■ **RECORDS TO USE**
------------------------
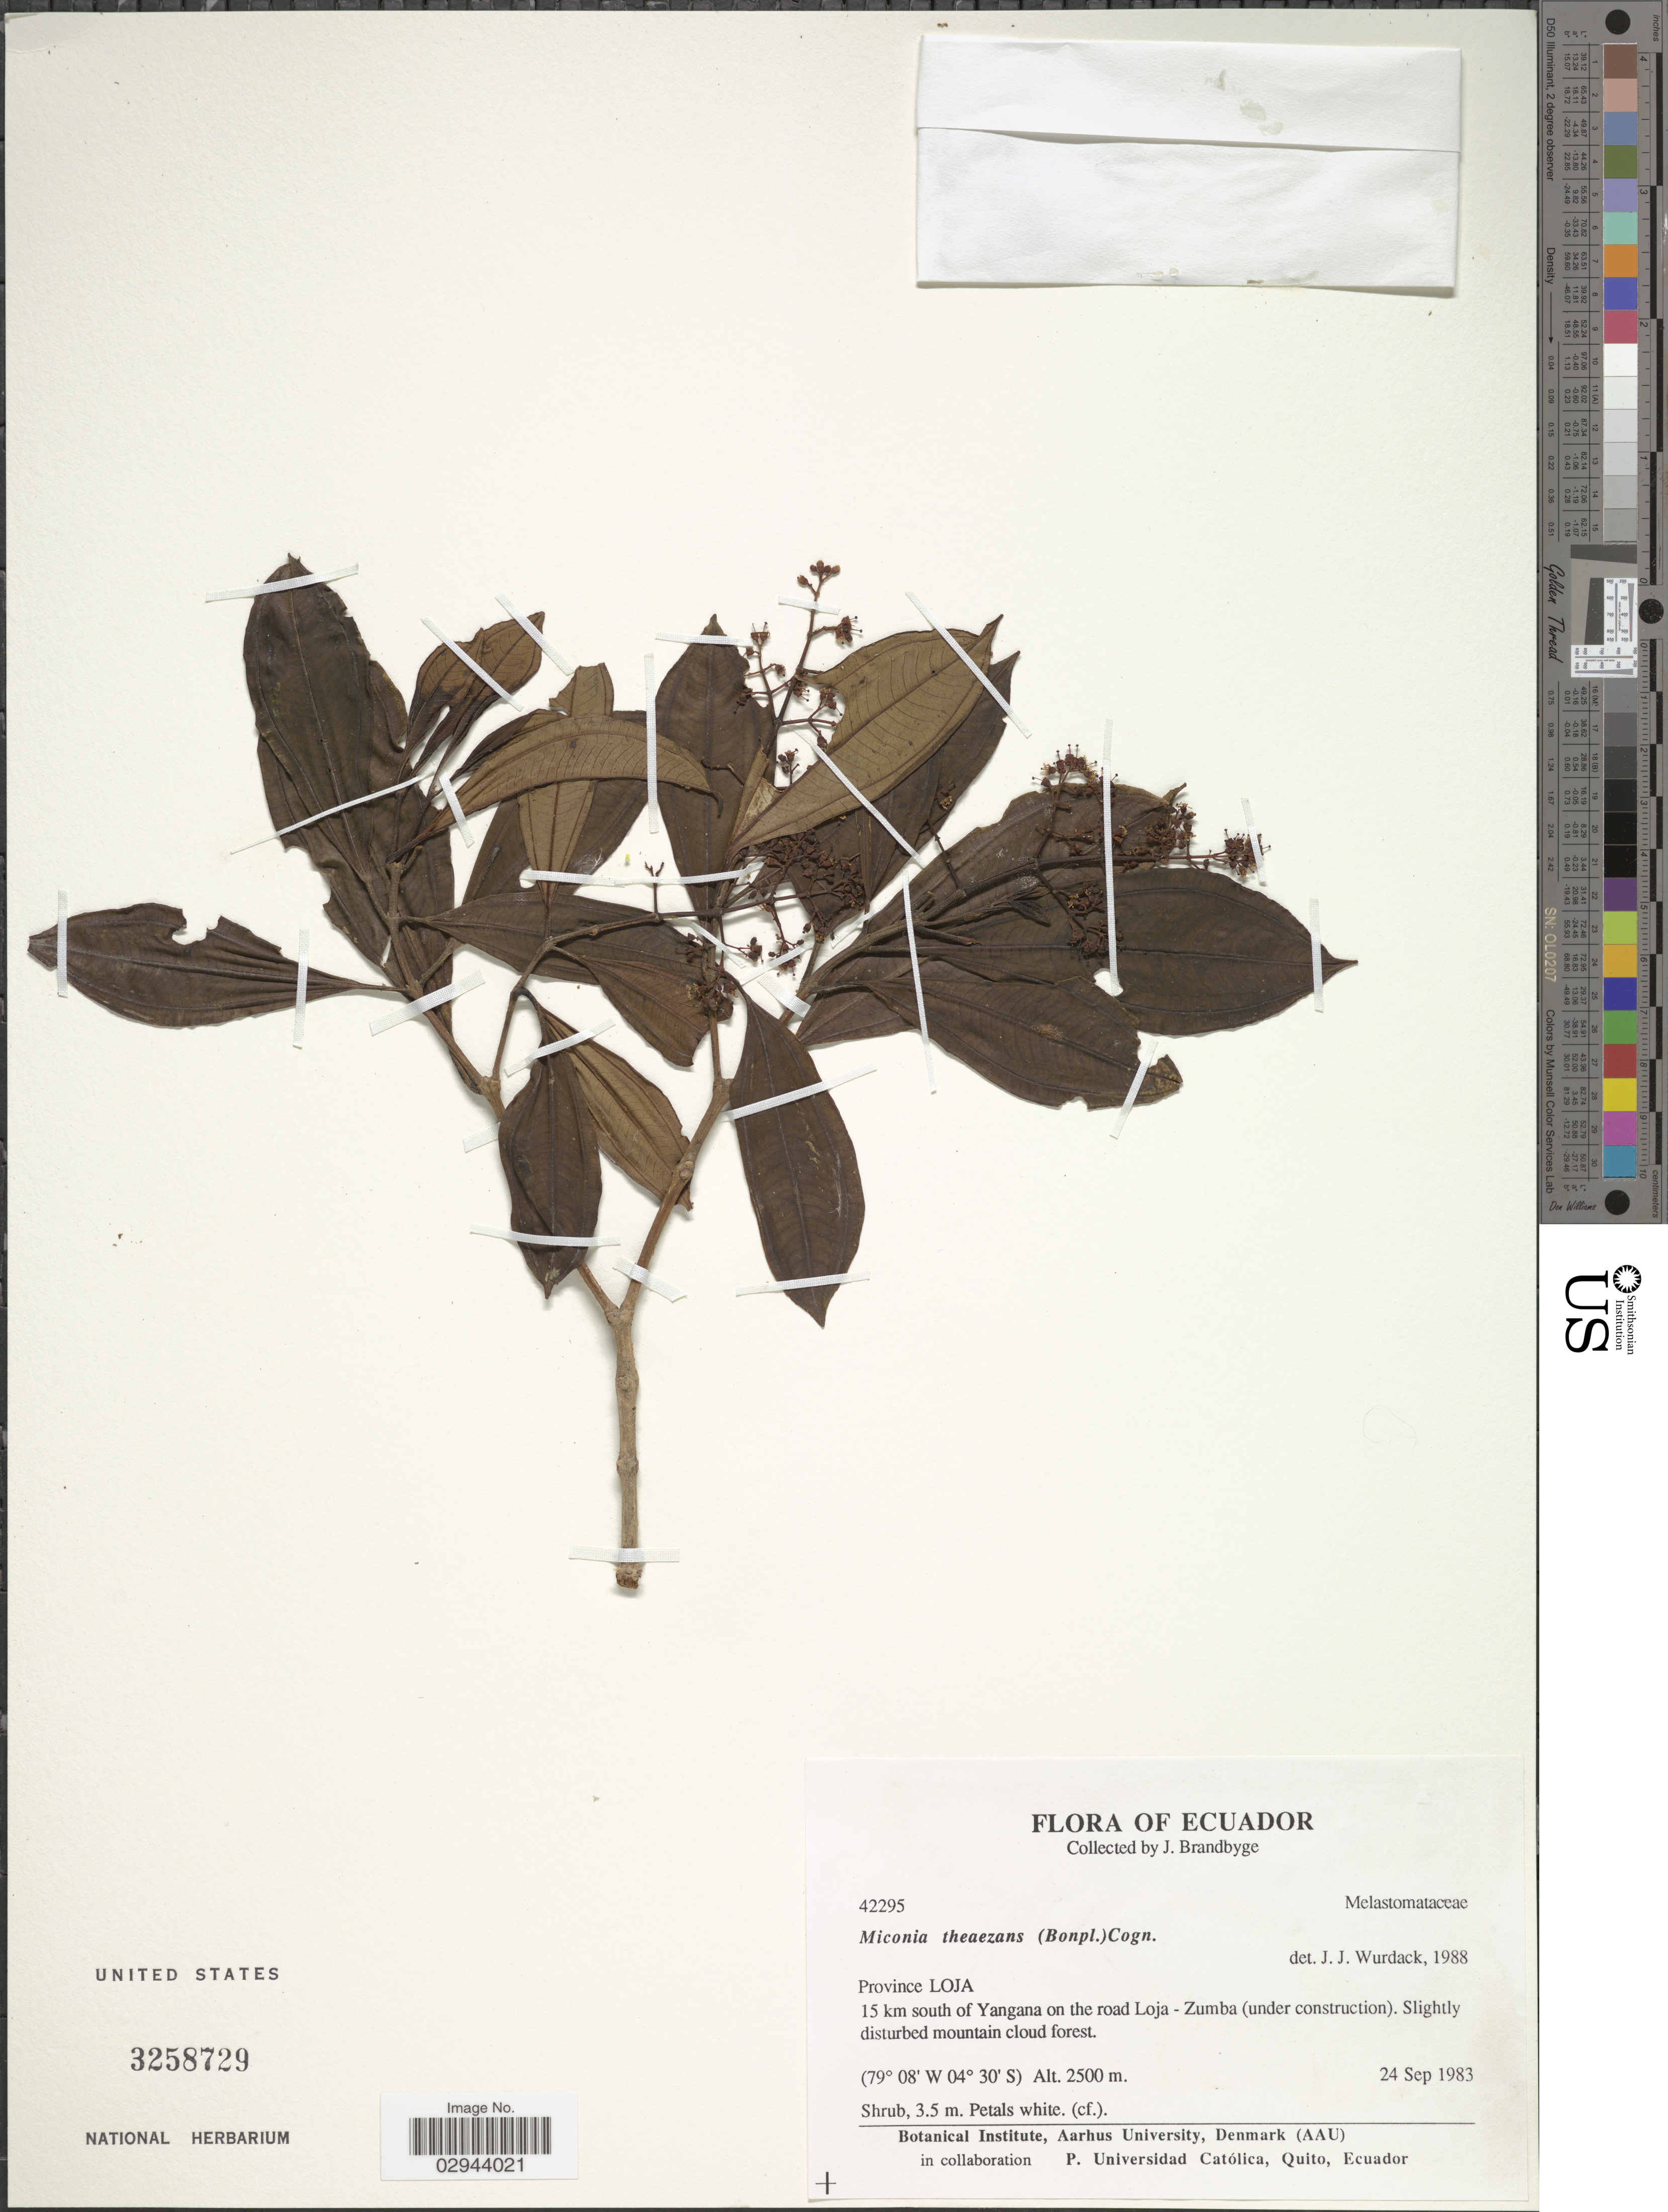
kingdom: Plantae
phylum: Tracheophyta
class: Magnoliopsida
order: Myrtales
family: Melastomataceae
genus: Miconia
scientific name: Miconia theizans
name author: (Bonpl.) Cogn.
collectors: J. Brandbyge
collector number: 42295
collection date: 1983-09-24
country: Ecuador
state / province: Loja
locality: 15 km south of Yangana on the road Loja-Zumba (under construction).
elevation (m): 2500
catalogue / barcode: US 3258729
------------------------
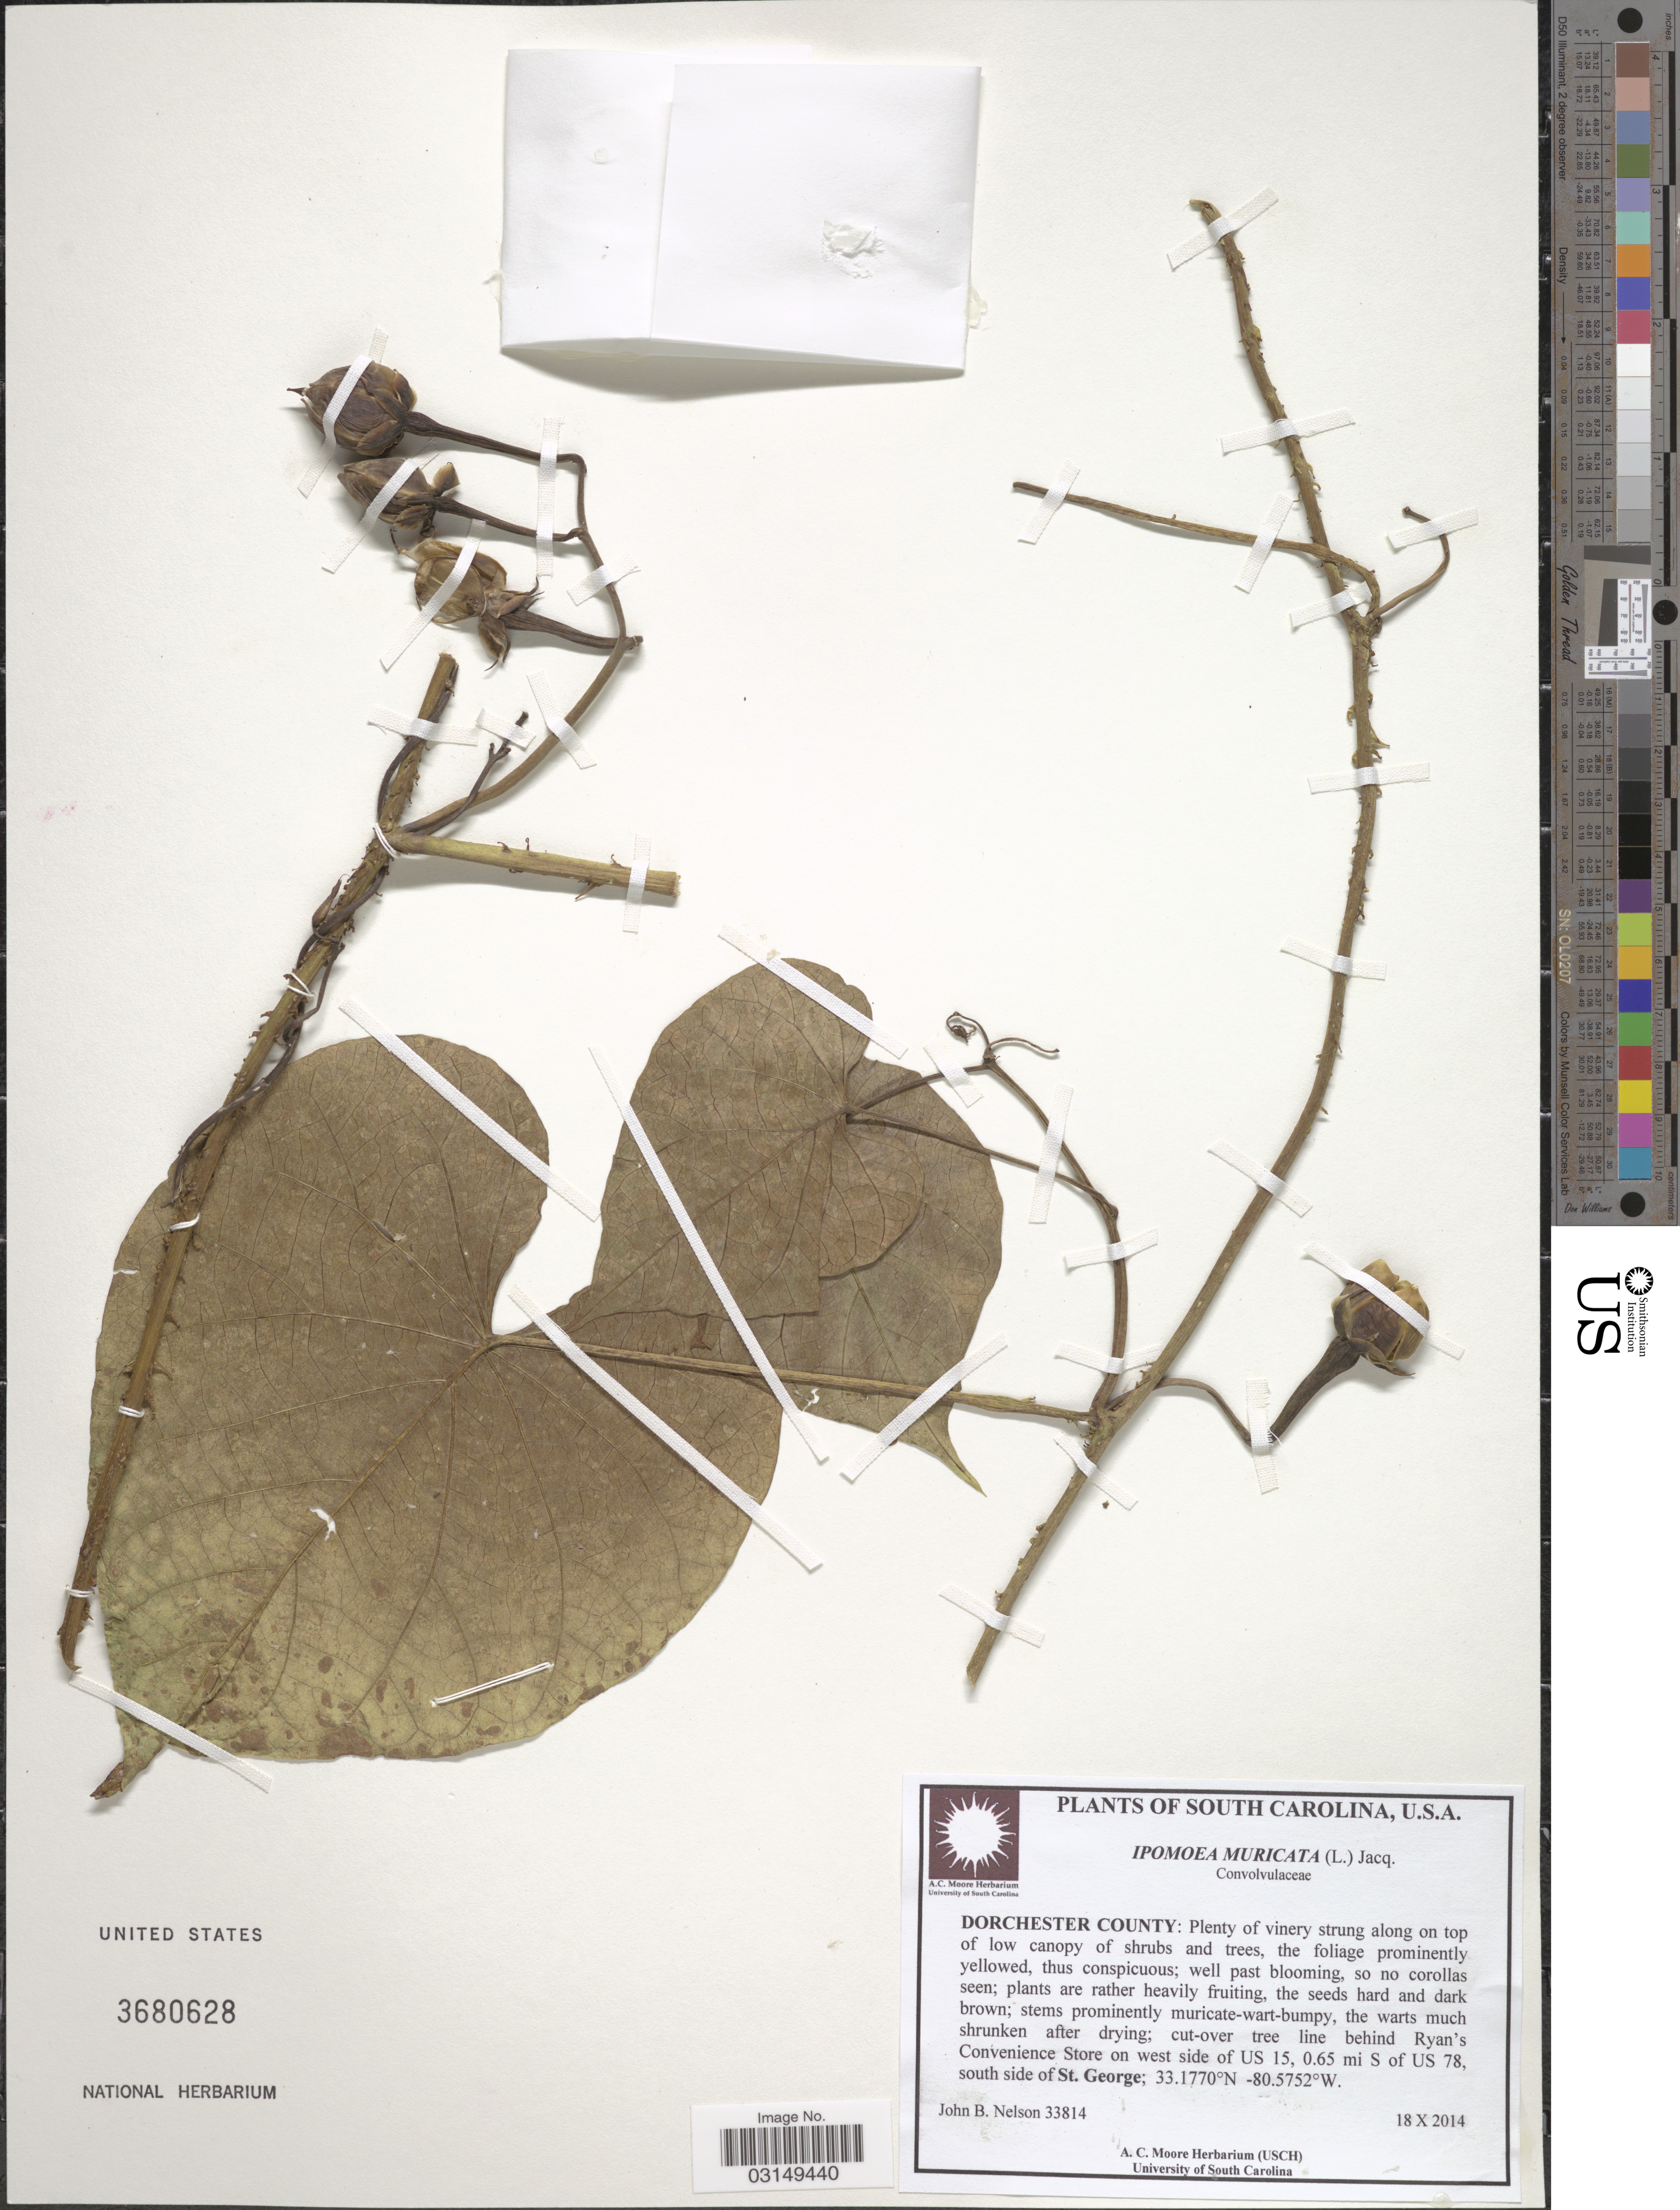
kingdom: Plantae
------------------------
■ **GOAL**
Begin at the line that has "order: Myrtales" and stop after the line that has "elevation (m): 2500". Write those lines of the items out again, swapping "locality" for "site" and leaving everything else unchanged.

■ **COMPLETED TASK**
order: Myrtales
family: Melastomataceae
genus: Miconia
scientific name: Miconia theizans
name author: (Bonpl.) Cogn.
collectors: J. Brandbyge
collector number: 42295
collection date: 1983-09-24
country: Ecuador
state / province: Loja
site: 15 km south of Yangana on the road Loja-Zumba (under construction).
elevation (m): 2500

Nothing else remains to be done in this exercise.